WHAT THE EXERCISE ASKS =>
What is needed here is each entry reproduced exactly, without its pictures.

RAW DATA START

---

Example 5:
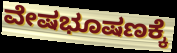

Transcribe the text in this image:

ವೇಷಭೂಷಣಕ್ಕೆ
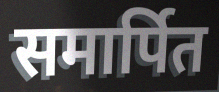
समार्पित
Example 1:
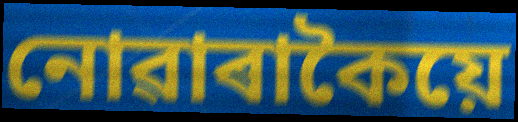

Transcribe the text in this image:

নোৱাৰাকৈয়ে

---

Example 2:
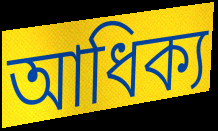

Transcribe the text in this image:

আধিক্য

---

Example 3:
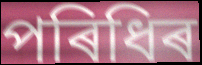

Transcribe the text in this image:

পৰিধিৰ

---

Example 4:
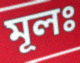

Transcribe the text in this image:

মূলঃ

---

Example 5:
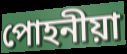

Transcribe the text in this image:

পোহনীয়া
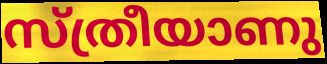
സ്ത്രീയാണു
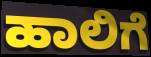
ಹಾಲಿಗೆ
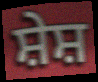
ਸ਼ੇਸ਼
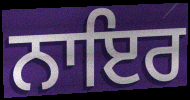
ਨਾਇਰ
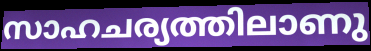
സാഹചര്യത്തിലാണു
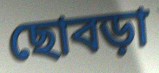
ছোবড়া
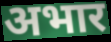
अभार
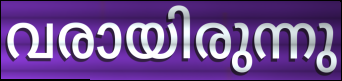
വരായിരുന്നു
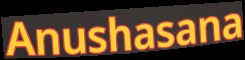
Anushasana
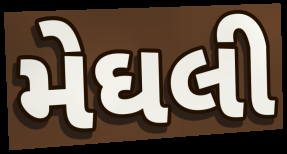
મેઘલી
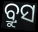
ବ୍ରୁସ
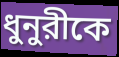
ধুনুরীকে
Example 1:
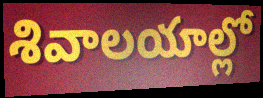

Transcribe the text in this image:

RAW DATA END

RESULT =>
---

Example 5:

Transcribe the text in this image:

ವೇಷಭೂಷಣಕ್ಕೆ
समार्पित
Example 1:

Transcribe the text in this image:

নোৱাৰাকৈয়ে

---

Example 2:

Transcribe the text in this image:

আধিক্য

---

Example 3:

Transcribe the text in this image:

পৰিধিৰ

---

Example 4:

Transcribe the text in this image:

মূলঃ

---

Example 5:

Transcribe the text in this image:

পোহনীয়া
സ്ത്രീയാണു
ಹಾಲಿಗೆ
ਸ਼ੇਸ਼
ਨਾਇਰ
സാഹചര്യത്തിലാണു
ছোবড়া
अभार
വരായിരുന്നു
Anushasana
મેઘલી
ବ୍ରୁସ
ধুনুরীকে
Example 1:

Transcribe the text in this image:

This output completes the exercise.